Re: [KinoSearch] Invalid UTF-8

Posted by Marvin Humphrey <ma...@rectangular.com>.

On Tue, Jan 26, 2010 at 07:15:16PM -0800, Marvin Humphrey wrote:

> Yup, I've now duplicated the problem on my system using 60,000 docs.  

Fixed by r5764.

> I bet I can get that way down by fiddling with the flush threshold.

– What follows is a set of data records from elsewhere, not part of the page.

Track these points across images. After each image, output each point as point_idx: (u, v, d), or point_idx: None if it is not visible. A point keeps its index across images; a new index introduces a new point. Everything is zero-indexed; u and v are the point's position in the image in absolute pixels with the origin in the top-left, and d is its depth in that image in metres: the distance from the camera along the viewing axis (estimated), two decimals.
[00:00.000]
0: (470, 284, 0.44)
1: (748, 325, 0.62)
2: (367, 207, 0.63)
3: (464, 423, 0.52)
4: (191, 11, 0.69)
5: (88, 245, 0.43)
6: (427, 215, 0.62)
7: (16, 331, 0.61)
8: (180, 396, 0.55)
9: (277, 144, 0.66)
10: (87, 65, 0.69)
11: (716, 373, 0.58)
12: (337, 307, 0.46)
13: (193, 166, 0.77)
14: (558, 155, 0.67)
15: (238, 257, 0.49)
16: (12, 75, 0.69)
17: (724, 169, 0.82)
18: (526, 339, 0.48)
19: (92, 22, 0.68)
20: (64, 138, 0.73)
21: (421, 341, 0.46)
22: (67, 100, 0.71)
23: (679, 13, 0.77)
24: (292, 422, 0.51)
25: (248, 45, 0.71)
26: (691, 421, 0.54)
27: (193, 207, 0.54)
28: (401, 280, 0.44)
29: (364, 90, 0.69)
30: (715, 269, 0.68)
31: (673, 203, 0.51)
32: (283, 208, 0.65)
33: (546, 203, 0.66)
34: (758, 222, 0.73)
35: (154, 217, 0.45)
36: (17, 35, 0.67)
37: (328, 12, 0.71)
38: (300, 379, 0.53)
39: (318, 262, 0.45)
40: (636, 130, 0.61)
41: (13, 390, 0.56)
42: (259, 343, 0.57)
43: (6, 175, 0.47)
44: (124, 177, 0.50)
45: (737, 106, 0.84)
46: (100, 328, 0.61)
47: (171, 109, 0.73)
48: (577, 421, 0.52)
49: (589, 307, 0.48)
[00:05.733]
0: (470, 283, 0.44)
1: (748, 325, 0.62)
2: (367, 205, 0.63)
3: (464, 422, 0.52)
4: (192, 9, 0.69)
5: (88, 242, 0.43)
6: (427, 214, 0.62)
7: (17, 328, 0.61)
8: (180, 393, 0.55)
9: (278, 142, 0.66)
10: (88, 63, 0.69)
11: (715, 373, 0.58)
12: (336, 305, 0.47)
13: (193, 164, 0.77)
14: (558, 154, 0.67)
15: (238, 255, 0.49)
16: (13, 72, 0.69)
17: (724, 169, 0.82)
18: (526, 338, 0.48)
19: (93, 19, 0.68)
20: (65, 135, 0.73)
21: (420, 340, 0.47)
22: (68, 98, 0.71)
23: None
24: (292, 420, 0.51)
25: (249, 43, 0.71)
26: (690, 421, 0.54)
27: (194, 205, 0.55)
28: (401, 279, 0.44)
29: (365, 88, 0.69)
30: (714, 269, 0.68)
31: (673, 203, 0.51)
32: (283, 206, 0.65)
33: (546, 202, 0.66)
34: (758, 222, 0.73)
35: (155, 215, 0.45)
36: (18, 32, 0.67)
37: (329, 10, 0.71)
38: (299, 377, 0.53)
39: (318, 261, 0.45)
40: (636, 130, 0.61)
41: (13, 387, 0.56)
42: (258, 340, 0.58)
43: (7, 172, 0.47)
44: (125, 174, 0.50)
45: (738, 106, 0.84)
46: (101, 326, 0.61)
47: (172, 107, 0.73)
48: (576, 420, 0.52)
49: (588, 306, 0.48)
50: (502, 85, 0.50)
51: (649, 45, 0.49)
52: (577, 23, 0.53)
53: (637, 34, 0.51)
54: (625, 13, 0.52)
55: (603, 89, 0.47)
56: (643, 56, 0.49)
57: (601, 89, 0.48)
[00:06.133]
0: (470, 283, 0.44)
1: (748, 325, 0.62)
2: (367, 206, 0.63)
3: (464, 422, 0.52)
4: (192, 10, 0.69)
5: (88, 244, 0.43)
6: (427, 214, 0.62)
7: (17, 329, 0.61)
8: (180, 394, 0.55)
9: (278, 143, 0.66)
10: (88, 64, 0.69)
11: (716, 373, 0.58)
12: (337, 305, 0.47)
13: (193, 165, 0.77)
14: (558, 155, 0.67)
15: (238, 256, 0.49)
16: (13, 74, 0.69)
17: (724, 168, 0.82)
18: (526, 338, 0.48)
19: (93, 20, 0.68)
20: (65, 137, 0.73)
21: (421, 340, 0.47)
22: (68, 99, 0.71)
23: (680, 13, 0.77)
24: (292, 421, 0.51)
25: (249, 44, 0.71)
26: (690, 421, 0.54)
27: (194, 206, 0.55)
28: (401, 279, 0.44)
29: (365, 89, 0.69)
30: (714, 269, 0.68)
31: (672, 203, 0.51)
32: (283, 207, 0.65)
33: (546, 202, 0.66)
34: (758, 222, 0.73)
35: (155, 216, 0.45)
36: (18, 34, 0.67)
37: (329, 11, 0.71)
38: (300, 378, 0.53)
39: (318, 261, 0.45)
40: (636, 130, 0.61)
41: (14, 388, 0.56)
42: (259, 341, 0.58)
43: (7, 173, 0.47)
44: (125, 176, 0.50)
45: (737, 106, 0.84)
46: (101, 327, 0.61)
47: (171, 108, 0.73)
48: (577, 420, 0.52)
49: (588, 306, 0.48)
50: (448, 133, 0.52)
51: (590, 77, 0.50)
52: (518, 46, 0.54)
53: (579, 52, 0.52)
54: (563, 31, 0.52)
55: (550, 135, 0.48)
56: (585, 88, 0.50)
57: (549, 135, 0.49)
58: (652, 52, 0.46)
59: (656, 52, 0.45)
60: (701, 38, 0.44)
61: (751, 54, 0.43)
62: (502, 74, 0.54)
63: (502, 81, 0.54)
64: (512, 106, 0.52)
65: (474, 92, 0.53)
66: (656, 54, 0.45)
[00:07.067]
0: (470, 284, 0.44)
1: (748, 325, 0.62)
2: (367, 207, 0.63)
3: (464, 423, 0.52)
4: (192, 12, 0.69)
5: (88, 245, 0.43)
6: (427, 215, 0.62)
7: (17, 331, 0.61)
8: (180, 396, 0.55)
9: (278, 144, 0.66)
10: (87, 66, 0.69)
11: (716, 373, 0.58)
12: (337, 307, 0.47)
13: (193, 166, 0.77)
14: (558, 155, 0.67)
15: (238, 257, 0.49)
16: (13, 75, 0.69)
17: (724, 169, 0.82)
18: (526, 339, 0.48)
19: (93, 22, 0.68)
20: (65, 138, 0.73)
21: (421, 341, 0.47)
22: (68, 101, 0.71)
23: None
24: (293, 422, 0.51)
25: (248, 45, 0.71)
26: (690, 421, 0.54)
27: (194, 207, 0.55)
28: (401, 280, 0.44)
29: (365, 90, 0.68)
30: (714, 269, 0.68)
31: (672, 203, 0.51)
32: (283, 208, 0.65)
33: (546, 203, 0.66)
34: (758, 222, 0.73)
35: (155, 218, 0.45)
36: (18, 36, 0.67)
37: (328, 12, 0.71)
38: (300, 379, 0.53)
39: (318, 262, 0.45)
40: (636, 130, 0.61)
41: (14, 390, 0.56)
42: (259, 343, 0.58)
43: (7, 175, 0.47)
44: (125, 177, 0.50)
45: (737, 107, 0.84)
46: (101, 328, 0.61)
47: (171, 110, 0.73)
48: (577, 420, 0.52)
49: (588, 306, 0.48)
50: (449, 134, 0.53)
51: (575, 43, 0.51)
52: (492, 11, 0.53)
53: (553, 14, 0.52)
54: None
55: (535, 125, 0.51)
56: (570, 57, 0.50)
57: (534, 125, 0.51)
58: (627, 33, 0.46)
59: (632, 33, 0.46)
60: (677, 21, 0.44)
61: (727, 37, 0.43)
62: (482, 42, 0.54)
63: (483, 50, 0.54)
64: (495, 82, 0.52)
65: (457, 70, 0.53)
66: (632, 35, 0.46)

Ultimately, I was isolate the trigger to a single document with two fields, by
bringing the threshold at which PostingListWriter flushes all of its
PostingPools way, way down:

-#define DEFAULT_MEM_THRESH 0x1000000
+/* #define DEFAULT_MEM_THRESH 0x1000000 */
+#define DEFAULT_MEM_THRESH 0x10

When that variable lived in Perl, the KinoSearch::Test module used to set it
to a much smaller number at load time.  This had the effect of simulating
large indexes as far as PostingListWriter was concerned, by forcing runs to be
flushed many many times.  However, it turns out that we have been doing
without that important simulation for a long time -- the entire KS test suite
was not triggering a PostingPool flush even once.  I'm a little surprised that
after all the refactoring I did on this code recently, there was only a single
glitch that needed to be fixed.  

Now even if I set the threshold to 0x100, the whole test suite passes.

Marvin Humphrey

Re: Invalid UTF-8

Posted by Marvin Humphrey <ma...@rectangular.com>.

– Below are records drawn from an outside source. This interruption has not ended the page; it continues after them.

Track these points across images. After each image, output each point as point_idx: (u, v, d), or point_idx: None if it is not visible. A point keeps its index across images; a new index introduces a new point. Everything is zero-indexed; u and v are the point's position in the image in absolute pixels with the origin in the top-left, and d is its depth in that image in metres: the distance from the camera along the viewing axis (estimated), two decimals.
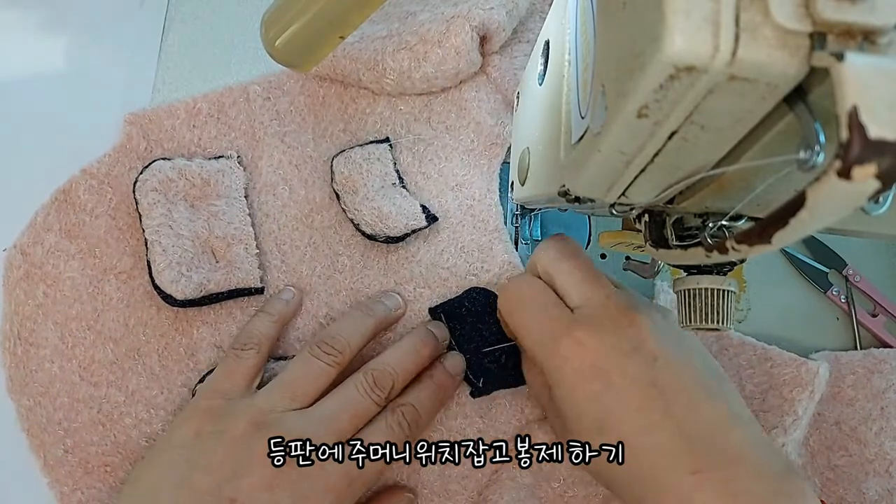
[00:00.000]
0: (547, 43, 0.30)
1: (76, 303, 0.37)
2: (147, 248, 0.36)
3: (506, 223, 0.41)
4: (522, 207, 0.40)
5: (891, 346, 0.40)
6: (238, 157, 0.40)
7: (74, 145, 0.39)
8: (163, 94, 0.42)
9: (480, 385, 0.36)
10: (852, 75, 0.13)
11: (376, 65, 0.40)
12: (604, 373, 0.28)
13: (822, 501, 0.27)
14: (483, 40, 0.41)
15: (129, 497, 0.31)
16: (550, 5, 0.31)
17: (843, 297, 0.41)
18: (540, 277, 0.33)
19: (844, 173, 0.13)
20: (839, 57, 0.13)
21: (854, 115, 0.13)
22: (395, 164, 0.40)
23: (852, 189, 0.13)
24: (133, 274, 0.38)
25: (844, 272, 0.42)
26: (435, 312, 0.38)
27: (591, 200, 0.24)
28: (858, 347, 0.41)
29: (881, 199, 0.20)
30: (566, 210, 0.39)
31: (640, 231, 0.27)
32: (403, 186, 0.40)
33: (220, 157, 0.40)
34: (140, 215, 0.37)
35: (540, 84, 0.30)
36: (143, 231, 0.37)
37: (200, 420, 0.31)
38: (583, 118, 0.21)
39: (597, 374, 0.28)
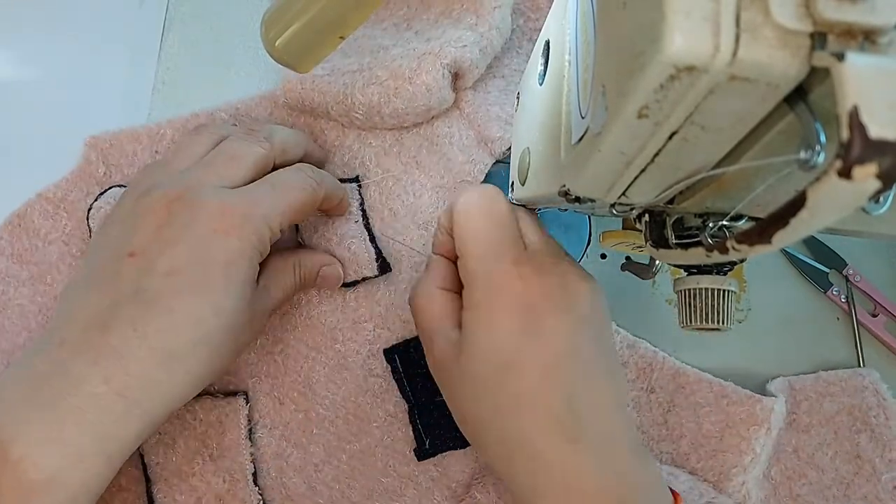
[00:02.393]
0: (547, 43, 0.30)
1: (24, 331, 0.36)
2: None
3: None
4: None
5: (891, 347, 0.40)
6: None
7: (73, 144, 0.39)
8: (163, 94, 0.42)
9: (427, 446, 0.35)
10: (853, 75, 0.13)
11: (345, 98, 0.38)
12: (534, 317, 0.27)
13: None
14: (455, 77, 0.40)
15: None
16: (543, 20, 0.31)
17: (843, 297, 0.41)
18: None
19: (845, 173, 0.13)
20: (840, 57, 0.13)
21: (854, 115, 0.13)
22: (362, 202, 0.39)
23: (853, 189, 0.13)
24: None
25: (844, 272, 0.42)
26: (390, 354, 0.37)
27: (592, 200, 0.24)
28: (858, 348, 0.41)
29: (881, 198, 0.20)
30: (566, 210, 0.39)
31: (641, 231, 0.27)
32: (366, 226, 0.38)
33: None
34: None
35: (540, 84, 0.30)
36: None
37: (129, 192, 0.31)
38: (583, 118, 0.21)
39: (526, 314, 0.27)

On Tue, Jan 26, 2010 at 07:07:10PM -0800, Marvin Humphrey wrote:

> We might have to add more docs

Yup, I've now duplicated the problem on my system using 60,000 docs.  

I bet I can get that way down by fiddling with the flush threshold.

Marvin Humphrey

Re: Invalid UTF-8

Posted by Marvin Humphrey <ma...@rectangular.com>.

On Tue, Jan 26, 2010 at 08:24:06PM -0600, Peter Karman wrote:

> >Before we go further, what kind of system are you having trouble on?  Is it
> >a 64-bit box?
> 
> yes, 64-bit. Tested on both RHEL 4 and Mac 10.6.

OK, I don't know that this is a 64-bit problem, but I believe that the flushes
would happen on a different schedule under 64-bit.  It's good that you can
duplicate this on multiple systems.

We might have to add more docs.  Investigating...

Marvin Humphrey